§ **About this exercise**: Among the records that follow, find the line with "43: (499, 354)" and the line with "66: (763, 245)". Set down those lines and all lines between them exactly, without adding anything.

§ **Supplied material**:
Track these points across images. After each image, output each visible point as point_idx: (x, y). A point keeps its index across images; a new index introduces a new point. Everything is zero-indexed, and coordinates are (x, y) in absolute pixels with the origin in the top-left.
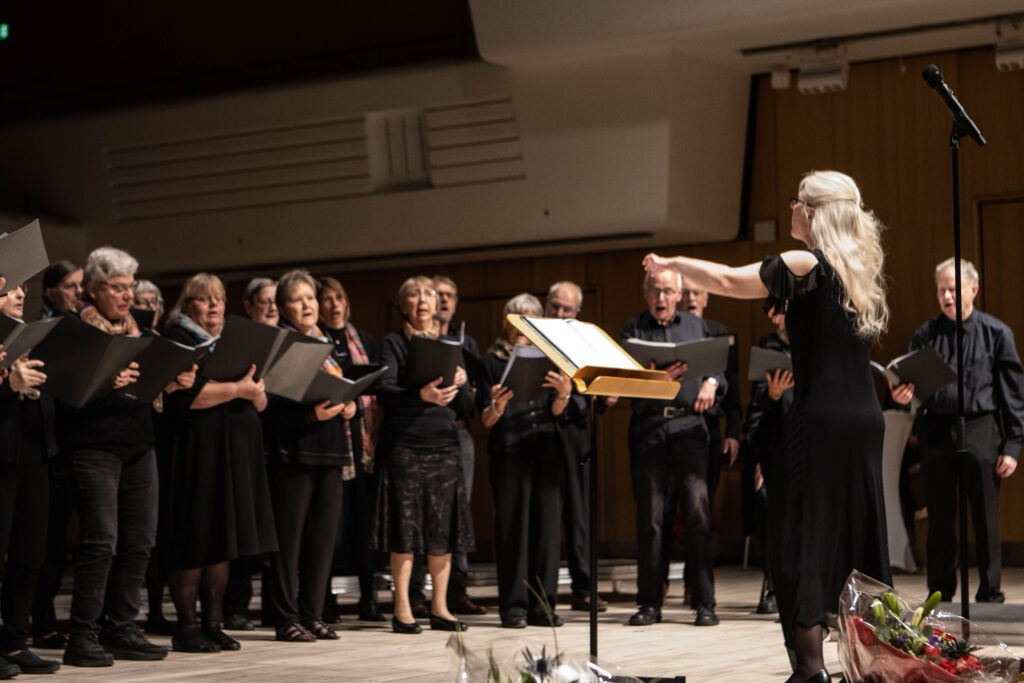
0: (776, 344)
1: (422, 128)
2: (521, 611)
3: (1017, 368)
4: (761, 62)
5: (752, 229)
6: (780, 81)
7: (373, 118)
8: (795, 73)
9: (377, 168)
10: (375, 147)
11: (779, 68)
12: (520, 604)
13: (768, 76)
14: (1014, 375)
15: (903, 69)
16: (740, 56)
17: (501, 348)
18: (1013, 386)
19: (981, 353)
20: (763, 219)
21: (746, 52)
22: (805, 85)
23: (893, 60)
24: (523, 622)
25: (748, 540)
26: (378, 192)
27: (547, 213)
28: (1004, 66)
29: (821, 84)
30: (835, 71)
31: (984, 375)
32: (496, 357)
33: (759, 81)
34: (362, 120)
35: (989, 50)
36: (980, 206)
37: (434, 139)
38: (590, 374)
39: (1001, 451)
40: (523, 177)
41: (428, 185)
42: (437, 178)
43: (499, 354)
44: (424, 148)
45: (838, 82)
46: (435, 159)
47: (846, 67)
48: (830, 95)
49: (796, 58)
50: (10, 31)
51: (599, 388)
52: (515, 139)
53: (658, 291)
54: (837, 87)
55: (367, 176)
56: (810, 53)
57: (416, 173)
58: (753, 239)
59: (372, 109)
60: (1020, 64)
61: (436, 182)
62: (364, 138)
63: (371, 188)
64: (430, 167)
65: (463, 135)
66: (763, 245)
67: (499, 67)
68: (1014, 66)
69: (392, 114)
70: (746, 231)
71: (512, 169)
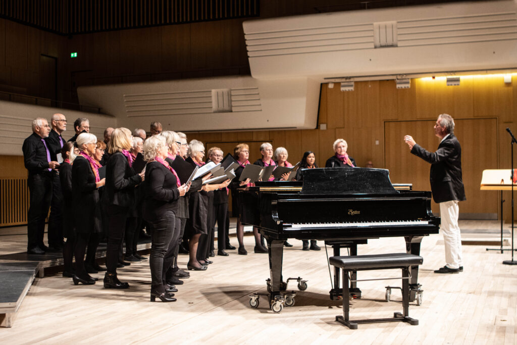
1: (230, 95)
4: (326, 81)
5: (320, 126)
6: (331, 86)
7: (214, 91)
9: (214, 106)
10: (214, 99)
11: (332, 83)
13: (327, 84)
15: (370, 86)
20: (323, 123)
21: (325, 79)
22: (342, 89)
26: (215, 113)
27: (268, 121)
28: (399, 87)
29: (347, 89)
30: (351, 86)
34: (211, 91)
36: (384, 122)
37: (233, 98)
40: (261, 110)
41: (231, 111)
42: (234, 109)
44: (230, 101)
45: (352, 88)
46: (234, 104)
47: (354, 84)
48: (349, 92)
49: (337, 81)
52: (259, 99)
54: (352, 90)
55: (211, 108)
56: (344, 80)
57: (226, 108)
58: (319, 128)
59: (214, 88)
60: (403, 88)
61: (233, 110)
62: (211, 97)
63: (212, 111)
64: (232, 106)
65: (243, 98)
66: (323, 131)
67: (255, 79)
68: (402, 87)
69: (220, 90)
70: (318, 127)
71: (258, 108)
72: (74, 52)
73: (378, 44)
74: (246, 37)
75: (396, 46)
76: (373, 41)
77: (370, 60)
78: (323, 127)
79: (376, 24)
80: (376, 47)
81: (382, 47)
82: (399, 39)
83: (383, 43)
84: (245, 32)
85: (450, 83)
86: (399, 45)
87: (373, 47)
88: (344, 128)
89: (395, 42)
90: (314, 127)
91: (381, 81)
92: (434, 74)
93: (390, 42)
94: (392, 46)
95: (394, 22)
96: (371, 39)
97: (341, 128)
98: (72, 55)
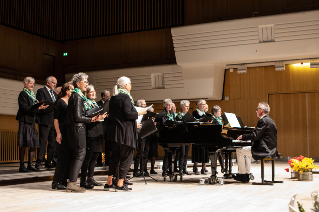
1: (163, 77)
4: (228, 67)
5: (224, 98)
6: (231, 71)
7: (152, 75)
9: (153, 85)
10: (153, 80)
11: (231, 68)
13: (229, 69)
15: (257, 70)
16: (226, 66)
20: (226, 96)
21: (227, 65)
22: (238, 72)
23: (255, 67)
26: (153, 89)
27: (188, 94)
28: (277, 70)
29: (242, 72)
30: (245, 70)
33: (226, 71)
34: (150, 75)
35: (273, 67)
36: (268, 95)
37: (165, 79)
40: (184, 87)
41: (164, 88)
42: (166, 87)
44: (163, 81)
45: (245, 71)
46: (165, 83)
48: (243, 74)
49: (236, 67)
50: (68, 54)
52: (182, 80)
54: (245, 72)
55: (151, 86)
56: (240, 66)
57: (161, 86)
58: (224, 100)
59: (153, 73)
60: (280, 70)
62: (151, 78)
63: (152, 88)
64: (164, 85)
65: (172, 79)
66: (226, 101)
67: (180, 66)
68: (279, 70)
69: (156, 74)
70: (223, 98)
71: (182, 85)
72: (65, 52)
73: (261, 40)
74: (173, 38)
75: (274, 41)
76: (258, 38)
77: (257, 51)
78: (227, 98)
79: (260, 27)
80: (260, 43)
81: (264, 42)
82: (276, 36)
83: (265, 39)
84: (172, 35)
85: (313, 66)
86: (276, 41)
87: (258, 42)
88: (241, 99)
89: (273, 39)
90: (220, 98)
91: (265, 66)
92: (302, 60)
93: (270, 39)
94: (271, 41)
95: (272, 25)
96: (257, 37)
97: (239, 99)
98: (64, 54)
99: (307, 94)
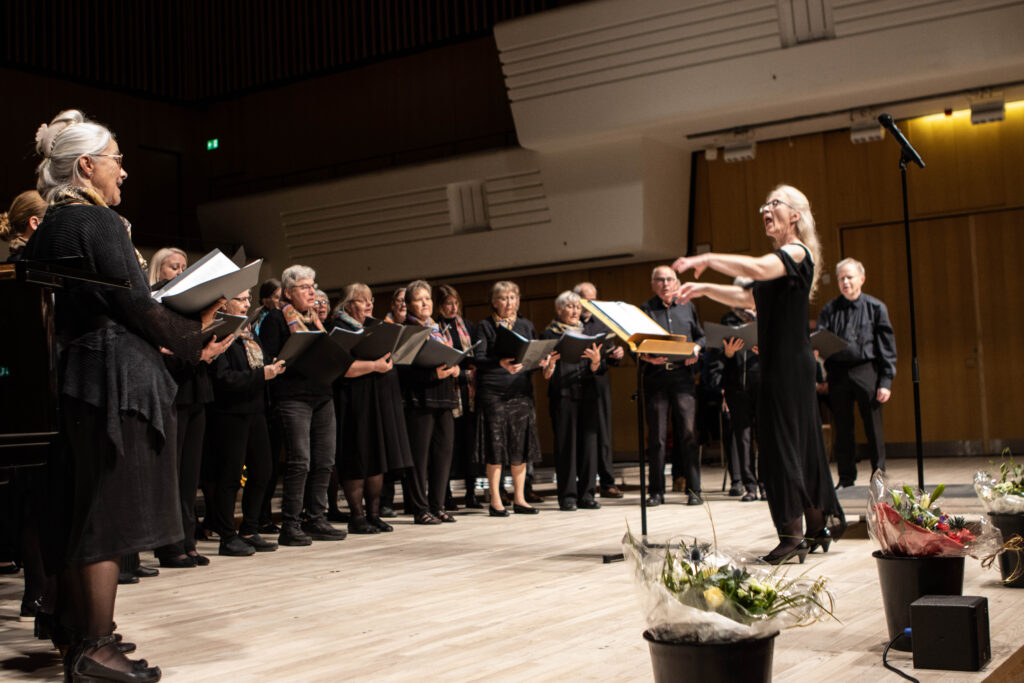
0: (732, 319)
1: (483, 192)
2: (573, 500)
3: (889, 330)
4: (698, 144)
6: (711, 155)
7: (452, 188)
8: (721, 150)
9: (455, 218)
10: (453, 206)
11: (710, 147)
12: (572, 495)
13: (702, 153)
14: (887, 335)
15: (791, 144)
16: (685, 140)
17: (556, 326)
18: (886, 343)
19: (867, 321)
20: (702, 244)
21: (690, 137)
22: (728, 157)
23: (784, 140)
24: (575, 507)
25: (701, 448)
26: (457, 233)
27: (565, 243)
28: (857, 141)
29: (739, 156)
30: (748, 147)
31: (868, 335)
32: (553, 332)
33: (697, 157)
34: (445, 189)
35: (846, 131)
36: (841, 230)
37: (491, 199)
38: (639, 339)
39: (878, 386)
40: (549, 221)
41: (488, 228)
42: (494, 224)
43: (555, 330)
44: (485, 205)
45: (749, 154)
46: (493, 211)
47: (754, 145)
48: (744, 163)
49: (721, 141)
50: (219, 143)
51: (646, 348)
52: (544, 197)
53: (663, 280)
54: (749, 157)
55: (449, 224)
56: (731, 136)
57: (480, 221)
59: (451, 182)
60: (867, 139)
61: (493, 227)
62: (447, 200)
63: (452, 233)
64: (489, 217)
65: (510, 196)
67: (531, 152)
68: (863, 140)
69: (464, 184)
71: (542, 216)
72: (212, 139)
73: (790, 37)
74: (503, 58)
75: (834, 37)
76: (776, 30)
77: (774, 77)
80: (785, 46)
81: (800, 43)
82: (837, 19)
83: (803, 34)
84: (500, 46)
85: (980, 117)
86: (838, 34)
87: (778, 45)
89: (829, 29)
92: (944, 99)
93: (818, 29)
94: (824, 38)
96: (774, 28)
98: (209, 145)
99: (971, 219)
==
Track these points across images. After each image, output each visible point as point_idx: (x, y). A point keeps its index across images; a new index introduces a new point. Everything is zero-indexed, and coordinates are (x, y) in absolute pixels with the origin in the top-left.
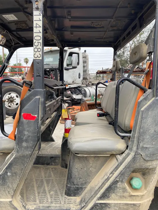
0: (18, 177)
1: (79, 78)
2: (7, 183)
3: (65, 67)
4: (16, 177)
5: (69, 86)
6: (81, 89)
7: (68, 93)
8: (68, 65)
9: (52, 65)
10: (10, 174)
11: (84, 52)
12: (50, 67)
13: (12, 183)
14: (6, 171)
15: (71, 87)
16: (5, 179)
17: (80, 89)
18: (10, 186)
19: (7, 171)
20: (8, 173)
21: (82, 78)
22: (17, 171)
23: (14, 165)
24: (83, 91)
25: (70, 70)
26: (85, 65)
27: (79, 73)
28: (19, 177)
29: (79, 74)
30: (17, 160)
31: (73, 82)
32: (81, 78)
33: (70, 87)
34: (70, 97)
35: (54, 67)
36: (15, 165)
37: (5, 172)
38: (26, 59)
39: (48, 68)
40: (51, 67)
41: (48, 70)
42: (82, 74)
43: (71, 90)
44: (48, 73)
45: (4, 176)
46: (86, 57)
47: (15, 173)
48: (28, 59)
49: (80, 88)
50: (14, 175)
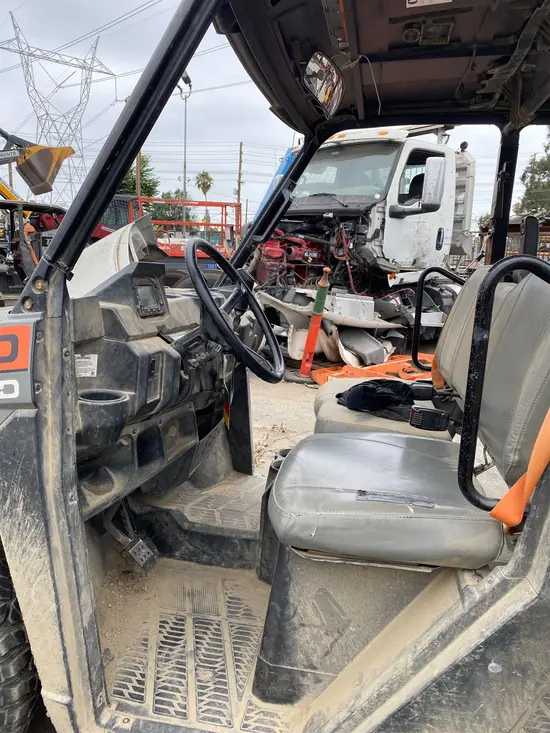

§ **Completed exercise**:
43: (499, 354)
44: (424, 148)
45: (838, 82)
46: (435, 159)
47: (846, 67)
48: (830, 95)
49: (796, 58)
50: (10, 31)
51: (599, 388)
52: (515, 139)
53: (658, 291)
54: (837, 87)
55: (367, 176)
56: (810, 53)
57: (416, 173)
58: (753, 239)
59: (372, 109)
60: (1020, 64)
61: (436, 182)
62: (364, 138)
63: (371, 188)
64: (430, 167)
65: (463, 135)
66: (763, 245)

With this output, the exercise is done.